Canberra will also enjoy his short kicking game. Fogarty found repeat sets pretty readily in 2021, forcing 11 (that compares favourable to any Raider). His long kicking game doesn’t find the grass enough, but that’s never been a strength of this side. Hopefully Wighton and Hodgson can take a larger role in that role. Oh yeah, and he can kick goals. Bonza.
Defensively he’s not Chanel Harris-Tavita but he’s hardly a liability. He’s not laterally agile either, so he’ll need to work closely with Timoko and whoever plays at right backrow to ensure that defensive edge returns to a space where it’s more 2019 than 2021. But the important thing is he’s willing in contact, and that’s the thing you need most from your halves and hookers.
The major criticism of Fogarty’s game is his relative lack of pace and agility (as Josh Papalii discovered so famously). He’s not quick, and he’ll never beat his man with anything other than footy intellect. That always puts a limit on how good he can be, but given how many ‘brilliant’ athletes the Milk have in the squad, it’s nice that the person with their hand on the tiller drives safe and slow.
Fogarty is 27 and this eliminates some of the risk associated with picking up a new half. He’s spent plenty of time playing cup footy in Queensland, so like the Hussey’s playing shield cricket for years before making the top line, he knows his game inside out. He rarely stretches beyond what he’s capable of, and it never feels like he’s holding the side back, even if he might not be propelling them forward. That knowledge of self will be critical, because he’ll be coached by the man who puts more halves offside than a dodgy linesman. Tough love is hard when you’re not sure of your game. Hopefully years toiling away in obscurity means Fogarty is suitably secure.
A two-year deal is a good fit with the squad going forward too. It should give Brad Schneider the time he needs playing cup footy to develop his own game, and the Raiders the time to observe him to know what they have. They’ve missed so much of that opportunity over the last two years, and this deal resets the clock on what Schneider might be (not to mention to bevy of Queensland talent they’re bringing down such as Mason Pintegne). He won’t be on massive coin – though likely more than most would pay him (huzzah for the Canberra recruitment tax), but won’t end their ability to stay in play for tormented talent that becomes available. The only sticking point for me is not about him, but rather the ongoing fit of Josh Hodgson into this mix. As we’ve said before, Starling has been anointed, and Fogarty doesn’t need someone to essentially do his job for him.

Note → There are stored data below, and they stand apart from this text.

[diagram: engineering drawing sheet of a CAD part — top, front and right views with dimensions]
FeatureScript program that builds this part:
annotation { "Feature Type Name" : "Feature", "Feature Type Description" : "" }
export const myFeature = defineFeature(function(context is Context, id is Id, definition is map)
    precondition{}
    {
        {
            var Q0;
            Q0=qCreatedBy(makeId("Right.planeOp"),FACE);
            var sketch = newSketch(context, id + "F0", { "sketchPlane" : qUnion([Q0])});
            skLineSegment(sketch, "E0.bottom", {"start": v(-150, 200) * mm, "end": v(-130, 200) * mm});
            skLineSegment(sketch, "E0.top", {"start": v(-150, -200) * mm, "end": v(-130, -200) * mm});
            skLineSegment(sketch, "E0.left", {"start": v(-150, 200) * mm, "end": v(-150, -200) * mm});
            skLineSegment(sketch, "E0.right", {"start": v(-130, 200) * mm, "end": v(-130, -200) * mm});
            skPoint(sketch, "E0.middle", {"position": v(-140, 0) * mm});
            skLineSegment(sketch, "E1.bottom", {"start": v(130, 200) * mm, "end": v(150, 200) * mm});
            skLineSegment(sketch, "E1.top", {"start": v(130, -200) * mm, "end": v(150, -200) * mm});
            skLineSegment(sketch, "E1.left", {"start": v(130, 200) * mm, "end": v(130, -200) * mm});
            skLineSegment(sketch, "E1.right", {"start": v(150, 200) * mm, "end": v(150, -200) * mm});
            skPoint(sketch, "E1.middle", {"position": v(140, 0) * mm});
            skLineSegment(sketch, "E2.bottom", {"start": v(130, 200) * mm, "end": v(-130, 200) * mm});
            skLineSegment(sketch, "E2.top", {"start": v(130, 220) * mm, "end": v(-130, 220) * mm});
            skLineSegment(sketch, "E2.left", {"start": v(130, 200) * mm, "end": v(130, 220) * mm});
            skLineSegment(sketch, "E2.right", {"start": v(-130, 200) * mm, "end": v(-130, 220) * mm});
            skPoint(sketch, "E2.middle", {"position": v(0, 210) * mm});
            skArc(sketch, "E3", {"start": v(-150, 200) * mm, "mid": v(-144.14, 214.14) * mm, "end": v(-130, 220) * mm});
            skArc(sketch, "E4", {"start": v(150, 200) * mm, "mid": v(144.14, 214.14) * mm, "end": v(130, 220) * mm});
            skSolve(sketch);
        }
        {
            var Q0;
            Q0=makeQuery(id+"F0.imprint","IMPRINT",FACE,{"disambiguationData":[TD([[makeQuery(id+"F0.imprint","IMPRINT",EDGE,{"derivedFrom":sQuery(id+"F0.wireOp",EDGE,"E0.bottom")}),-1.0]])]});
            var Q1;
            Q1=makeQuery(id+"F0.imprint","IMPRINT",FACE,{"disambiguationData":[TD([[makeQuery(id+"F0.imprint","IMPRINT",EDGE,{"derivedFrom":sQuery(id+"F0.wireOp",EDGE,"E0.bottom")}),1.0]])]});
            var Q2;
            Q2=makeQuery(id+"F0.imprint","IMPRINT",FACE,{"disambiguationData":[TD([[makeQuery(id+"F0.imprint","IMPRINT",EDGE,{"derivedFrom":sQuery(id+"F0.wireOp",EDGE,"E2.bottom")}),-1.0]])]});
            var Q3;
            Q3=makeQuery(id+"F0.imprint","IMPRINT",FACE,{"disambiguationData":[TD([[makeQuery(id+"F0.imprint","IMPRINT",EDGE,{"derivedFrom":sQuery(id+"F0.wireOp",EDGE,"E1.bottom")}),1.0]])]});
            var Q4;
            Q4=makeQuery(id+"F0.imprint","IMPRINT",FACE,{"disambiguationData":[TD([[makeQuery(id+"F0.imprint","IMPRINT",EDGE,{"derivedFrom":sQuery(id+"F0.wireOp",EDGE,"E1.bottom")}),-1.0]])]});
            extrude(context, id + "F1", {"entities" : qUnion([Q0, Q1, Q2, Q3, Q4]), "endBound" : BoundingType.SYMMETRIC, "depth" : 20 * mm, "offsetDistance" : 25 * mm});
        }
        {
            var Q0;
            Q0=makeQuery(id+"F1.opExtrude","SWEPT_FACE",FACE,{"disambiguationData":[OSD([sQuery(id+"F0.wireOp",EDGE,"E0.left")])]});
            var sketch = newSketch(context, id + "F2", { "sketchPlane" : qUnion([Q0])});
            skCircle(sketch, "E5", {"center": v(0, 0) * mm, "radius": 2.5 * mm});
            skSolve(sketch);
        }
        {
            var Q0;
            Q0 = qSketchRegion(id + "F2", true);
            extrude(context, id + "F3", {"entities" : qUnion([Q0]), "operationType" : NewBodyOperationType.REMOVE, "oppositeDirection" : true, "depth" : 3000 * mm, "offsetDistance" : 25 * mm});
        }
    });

Assuming a two-year deal at a reasonable price, Fogarty is a smart pick up for the Green Machine. He’s not exciting, and won’t single-handedly drag the side to the finals. But he’s a square peg square hold for the Milk, providing the organisation, ball play and short kicking game that they need. He’s hardly a saviour – the Raiders won’t return to relevance just because Jamal Fogarty is in the side – but he won’t hold them back. Indeed he might just help some other players focus on what they do best.